Mark Berman, a practicing physician in San Francisco who runs the blog VeganMD, decided to become a vegan 20 years ago while working at a tennis camp.

“I was introduced to the idea that what we eat has huge implications—not only for our health, but for the environment and the lives of billions of animals,” he says. “The more I learned, the more it seemed like the right thing to do.”

Of course, completely avoiding animal products can be difficult. When it comes to items such as wedding cake or tea with honey, for example, Berman sometimes makes exceptions.

“I don’t strive for perfection,” he says. “I just do the best I can and try not to be too neurotic about avoiding every single molecule of animal products.”

While becoming a vegan is not a magical weight loss method or cure for disease, research has shown many health benefits to a vegan diet.

“Multiple studies show that leading a vegan lifestyle greatly reduces bad cholesterol and improves good cholesterol,” says Schwartz. “Vegans also have lower fat mass or BMI, which tends to curb your risk of chronic diseases like diabetes and heart disease.”

Berman agrees, adding that vegan diets have been shown to effectively treat obesity.

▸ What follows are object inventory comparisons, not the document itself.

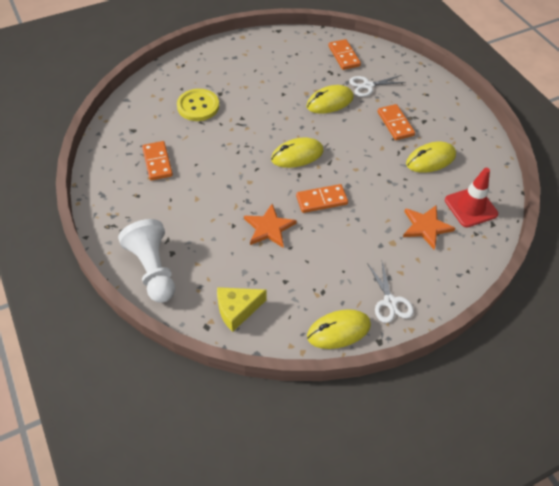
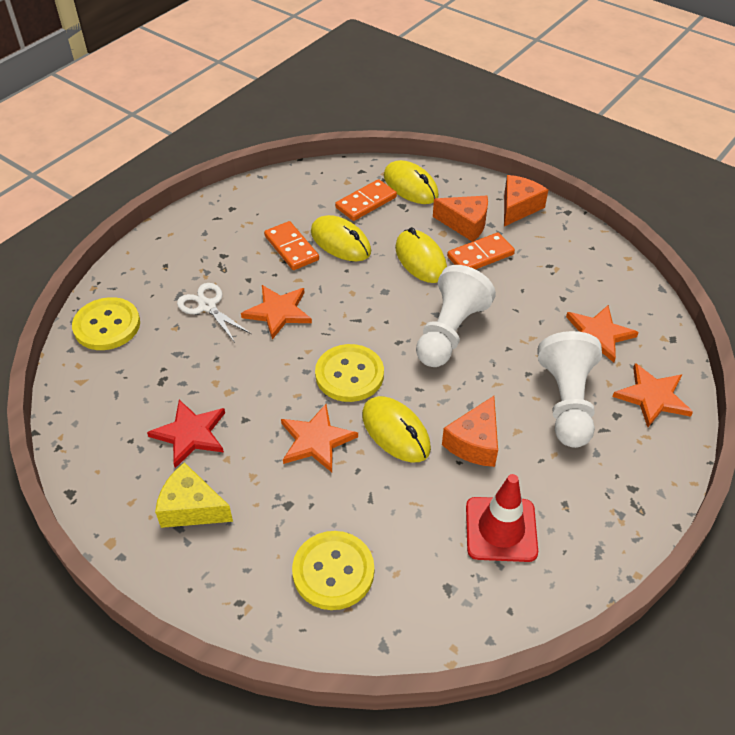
orange cheese: 0 -> 3
orange domino: 4 -> 3
orange star: 2 -> 4
red star: 0 -> 1
white pawn: 1 -> 2
white scissors: 2 -> 1
yellow button: 1 -> 3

Some research also suggests a vegan diet can help with allergies and chronic health problems such as asthma. But it is also possible for vegans to be nutrient deficient.

“People assume that a vegan diet is very healthy, but you can take a vegan diet and make it very unhealthy,” warns Schwartz.

In particular, many vegans don’t get enough calcium. Schwartz suggests her patients drink fortified dairy alternatives such as almond, hemp, rice, or soy milk, and take a daily calcium supplement with vitamin D. She also warns that vegans must make efforts to get enough vitamin B12, zinc, iron, and riboflavin.

Since becoming a vegan requires a major lifestyle change, Berman suggests you start slow: Begin by increasing the proportion of vegan meals you eat and non-animal products you buy, then scale up gradually.